▶ _Records provided_:
* * * * *
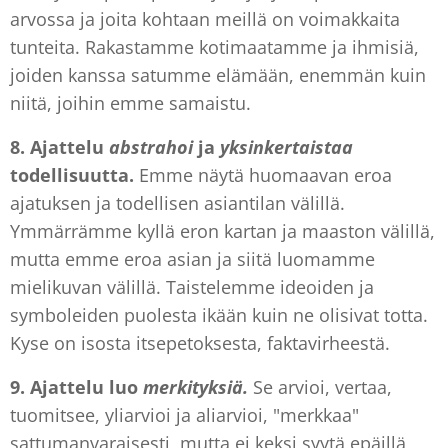
arvossa ja joita kohtaan meillä on voimakkaita
tunteita. Rakastamme kotimaatamme ja ihmisiä,
joiden kanssa satumme elämään, enemmän kuin
niitä, joihin emme samaistu.
8. Ajattelu
abstrahoi
ja
yksinkertaistaa
todellisuutta.
Emme näytä huomaavan eroa
ajatuksen ja todellisen asiantilan välillä.
Ymmärrämme kyllä eron kartan ja maaston välillä,
mutta emme eroa asian ja siitä luomamme
mielikuvan välillä. Taistelemme ideoiden ja
symboleiden puolesta ikään kuin ne olisivat totta.
Kyse on isosta itsepetoksesta, faktavirheestä.
9. Ajattelu
luo
merkityksiä.
Se arvioi, vertaa,
tuomitsee, yliarvioi ja aliarvioi, "merkkaa"
sattumanvaraisesti, mutta ei keksi syytä epäillä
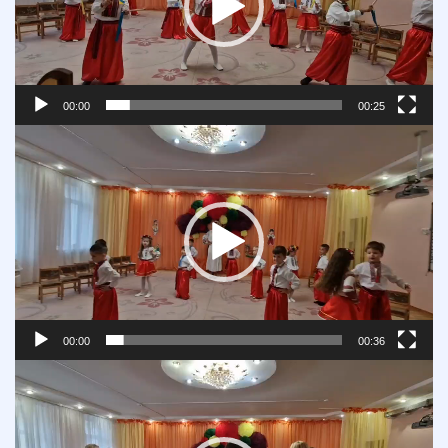
00:00
00:25
Відеопрогравач
00:00
00:36
Відеопрогравач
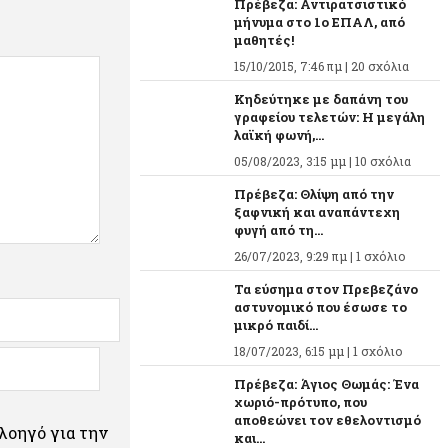
Πρέβεζα: Αντιρατσιστικό
μήνυμα στο 1ο ΕΠΑΛ, από
μαθητές!
15/10/2015, 7:46 πμ |
20 σχόλια
Κηδεύτηκε με δαπάνη του
γραφείου τελετών: Η μεγάλη
λαϊκή φωνή,...
05/08/2023, 3:15 μμ |
10 σχόλια
Πρέβεζα: Θλίψη από την
ξαφνική και αναπάντεχη
φυγή από τη...
26/07/2023, 9:29 πμ |
1 σχόλιο
Τα εύσημα στον Πρεβεζάνο
αστυνομικό που έσωσε το
μικρό παιδί...
18/07/2023, 6:15 μμ |
1 σχόλιο
Πρέβεζα: Άγιος Θωμάς: Ένα
χωριό-πρότυπο, που
αποθεώνει τον εθελοντισμό
πλοηγό για την
και...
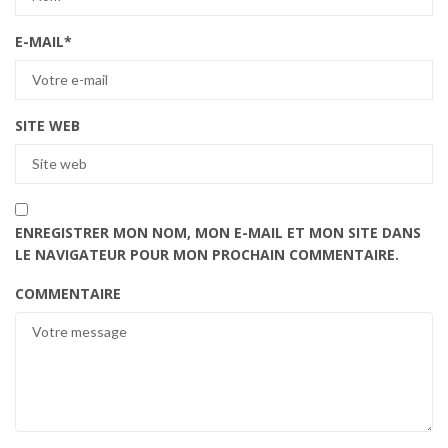
E-MAIL
*
SITE WEB
ENREGISTRER MON NOM, MON E-MAIL ET MON SITE DANS
LE NAVIGATEUR POUR MON PROCHAIN COMMENTAIRE.
COMMENTAIRE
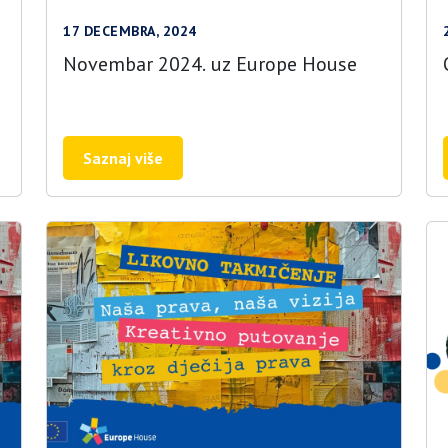
17 DECEMBRA, 2024
Novembar 2024. uz Europe House
Saznaj više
* * * * *
▶ _Written task_:
Copy out each line of the records that holds the string "kuin".

▶ _Output of the exercise_:
joiden kanssa satumme elämään, enemmän kuin
symboleiden puolesta ikään kuin ne olisivat totta.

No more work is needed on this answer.